BERT's kryptonite: swapping words until it breaks
A 2019 adversarial attack that fools text classifiers by replacing words with semantically similar synonyms—no model retraining required.

What it does
TextFooler generates adversarial examples for text classification and natural language inference models. It picks words in an input sentence, finds synonyms via counter-fitted word embeddings, and swaps them until the target model (BERT, LSTM, CNN) changes its prediction—while keeping the sentence meaning intact to human readers.
The interesting bit
The attack is entirely black-box: no access to model gradients or architecture needed, just query access. It uses Universal Sentence Encoder to filter synonym candidates, ensuring semantic similarity without requiring a human in the loop.
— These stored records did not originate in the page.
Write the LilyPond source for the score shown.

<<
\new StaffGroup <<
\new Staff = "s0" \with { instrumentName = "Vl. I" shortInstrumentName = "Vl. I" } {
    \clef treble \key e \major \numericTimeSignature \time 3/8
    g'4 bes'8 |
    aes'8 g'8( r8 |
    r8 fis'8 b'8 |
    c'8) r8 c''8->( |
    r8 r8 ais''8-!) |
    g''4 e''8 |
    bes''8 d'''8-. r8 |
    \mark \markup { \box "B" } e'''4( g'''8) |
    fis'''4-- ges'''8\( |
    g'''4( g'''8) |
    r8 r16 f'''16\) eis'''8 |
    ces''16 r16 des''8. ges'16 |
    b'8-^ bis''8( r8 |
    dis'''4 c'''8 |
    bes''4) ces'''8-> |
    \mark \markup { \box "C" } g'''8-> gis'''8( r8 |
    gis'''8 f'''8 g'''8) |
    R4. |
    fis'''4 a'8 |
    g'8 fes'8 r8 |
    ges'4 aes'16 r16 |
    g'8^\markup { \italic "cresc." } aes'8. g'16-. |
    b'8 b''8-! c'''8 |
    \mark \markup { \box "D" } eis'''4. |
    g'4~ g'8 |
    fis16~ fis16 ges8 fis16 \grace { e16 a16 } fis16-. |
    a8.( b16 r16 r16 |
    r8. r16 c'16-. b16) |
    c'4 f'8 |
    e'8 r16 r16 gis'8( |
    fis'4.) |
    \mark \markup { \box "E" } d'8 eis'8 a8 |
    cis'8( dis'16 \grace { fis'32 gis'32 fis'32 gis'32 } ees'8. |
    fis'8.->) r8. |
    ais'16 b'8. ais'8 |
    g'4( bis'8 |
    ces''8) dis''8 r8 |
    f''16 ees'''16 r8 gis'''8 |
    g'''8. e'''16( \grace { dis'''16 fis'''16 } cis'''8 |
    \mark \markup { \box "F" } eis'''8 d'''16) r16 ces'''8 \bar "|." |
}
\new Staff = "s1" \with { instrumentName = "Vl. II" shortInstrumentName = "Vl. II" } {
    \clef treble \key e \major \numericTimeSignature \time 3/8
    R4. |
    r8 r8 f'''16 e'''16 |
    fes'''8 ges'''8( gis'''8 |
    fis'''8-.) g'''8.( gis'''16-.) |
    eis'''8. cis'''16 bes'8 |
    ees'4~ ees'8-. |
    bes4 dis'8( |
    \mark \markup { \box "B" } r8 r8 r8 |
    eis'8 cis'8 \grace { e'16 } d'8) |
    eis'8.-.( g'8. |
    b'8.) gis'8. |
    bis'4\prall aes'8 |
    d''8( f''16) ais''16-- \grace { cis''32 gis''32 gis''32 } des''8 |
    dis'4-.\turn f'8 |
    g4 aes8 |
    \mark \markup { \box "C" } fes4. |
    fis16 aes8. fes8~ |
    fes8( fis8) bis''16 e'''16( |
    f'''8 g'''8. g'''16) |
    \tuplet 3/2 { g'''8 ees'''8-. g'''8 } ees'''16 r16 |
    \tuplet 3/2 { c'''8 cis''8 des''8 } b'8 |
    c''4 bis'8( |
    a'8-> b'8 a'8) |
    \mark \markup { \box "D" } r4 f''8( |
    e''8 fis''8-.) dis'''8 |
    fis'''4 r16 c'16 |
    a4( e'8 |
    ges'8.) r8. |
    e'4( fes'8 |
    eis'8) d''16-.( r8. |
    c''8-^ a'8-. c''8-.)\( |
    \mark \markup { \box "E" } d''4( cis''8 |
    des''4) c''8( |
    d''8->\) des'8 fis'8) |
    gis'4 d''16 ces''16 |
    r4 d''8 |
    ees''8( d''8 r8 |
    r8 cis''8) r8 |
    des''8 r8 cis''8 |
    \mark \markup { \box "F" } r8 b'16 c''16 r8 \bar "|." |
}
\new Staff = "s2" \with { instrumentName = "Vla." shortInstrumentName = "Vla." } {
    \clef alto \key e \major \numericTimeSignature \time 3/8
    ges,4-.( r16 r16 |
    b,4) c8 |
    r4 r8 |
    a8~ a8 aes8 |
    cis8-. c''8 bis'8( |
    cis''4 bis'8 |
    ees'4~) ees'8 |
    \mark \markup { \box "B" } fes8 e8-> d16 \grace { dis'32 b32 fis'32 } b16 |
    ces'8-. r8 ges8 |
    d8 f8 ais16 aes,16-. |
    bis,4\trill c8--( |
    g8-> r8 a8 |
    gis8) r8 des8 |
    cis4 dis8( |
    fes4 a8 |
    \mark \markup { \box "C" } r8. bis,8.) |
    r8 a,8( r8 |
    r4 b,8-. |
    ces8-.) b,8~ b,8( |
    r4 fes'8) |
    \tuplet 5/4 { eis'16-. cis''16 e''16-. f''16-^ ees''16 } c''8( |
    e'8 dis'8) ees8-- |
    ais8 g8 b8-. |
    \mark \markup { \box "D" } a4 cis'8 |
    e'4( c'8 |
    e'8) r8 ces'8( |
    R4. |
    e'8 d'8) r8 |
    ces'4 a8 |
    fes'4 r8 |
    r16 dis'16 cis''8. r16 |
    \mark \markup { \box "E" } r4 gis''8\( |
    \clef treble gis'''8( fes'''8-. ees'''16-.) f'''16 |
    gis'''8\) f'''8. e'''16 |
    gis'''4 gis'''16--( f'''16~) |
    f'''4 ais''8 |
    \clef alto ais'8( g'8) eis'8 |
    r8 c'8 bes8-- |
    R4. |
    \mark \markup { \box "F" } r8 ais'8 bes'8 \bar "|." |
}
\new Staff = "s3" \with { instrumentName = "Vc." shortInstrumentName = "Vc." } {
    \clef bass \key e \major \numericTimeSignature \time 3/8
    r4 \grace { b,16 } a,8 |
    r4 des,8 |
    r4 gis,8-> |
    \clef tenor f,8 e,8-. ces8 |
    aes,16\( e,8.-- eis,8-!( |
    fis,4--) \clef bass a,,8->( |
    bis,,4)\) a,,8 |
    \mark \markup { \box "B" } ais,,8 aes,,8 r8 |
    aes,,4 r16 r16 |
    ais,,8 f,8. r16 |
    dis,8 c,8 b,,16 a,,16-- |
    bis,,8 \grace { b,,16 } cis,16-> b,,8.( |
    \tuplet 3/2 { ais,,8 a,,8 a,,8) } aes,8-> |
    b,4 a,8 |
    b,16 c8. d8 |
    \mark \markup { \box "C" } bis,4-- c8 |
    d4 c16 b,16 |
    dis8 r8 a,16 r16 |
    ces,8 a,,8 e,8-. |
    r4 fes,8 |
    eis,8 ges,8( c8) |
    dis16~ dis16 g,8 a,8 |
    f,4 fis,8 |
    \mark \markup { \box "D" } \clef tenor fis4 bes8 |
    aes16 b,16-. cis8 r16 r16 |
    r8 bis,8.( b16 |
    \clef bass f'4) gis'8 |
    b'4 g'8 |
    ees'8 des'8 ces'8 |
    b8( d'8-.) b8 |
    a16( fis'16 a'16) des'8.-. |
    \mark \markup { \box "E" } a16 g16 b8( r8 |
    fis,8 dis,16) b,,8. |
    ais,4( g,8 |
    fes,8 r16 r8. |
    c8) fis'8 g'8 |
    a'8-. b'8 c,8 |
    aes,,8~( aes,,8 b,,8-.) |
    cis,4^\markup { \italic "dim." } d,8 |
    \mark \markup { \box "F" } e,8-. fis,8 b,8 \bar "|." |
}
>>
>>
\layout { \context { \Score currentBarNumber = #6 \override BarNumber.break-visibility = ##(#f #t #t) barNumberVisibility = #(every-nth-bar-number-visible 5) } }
The paper’s title asks “Is BERT Really Robust?"—spoiler, the answer was no.
Key highlights
- Works against BERT, LSTM, and CNN classifiers on 7 datasets
- Pre-computed cosine similarity matrices speed up synonym lookup
- Includes pre-trained target model parameters and generated adversarial examples for direct benchmarking
- Supports both text classification and NLI tasks with separate scripts (
attack_classification.py,attack_nli.py) - Published code for a 2019 ICLR paper with ~530 stars
Caveats
- Setup requires installing a separate
esimpackage manually and downloading ~1GB of counter-fitted embeddings - README is sparse on how the attack actually selects which words to perturb; you’ll need the paper for algorithmic details
- Google Drive links for datasets and models may rot over time
Verdict
Worth a look if you’re building NLP defenses or benchmarking model robustness—this was an influential early attack. Skip it if you need something production-ready; the tooling is research-grade and the field has moved on to more sophisticated attacks.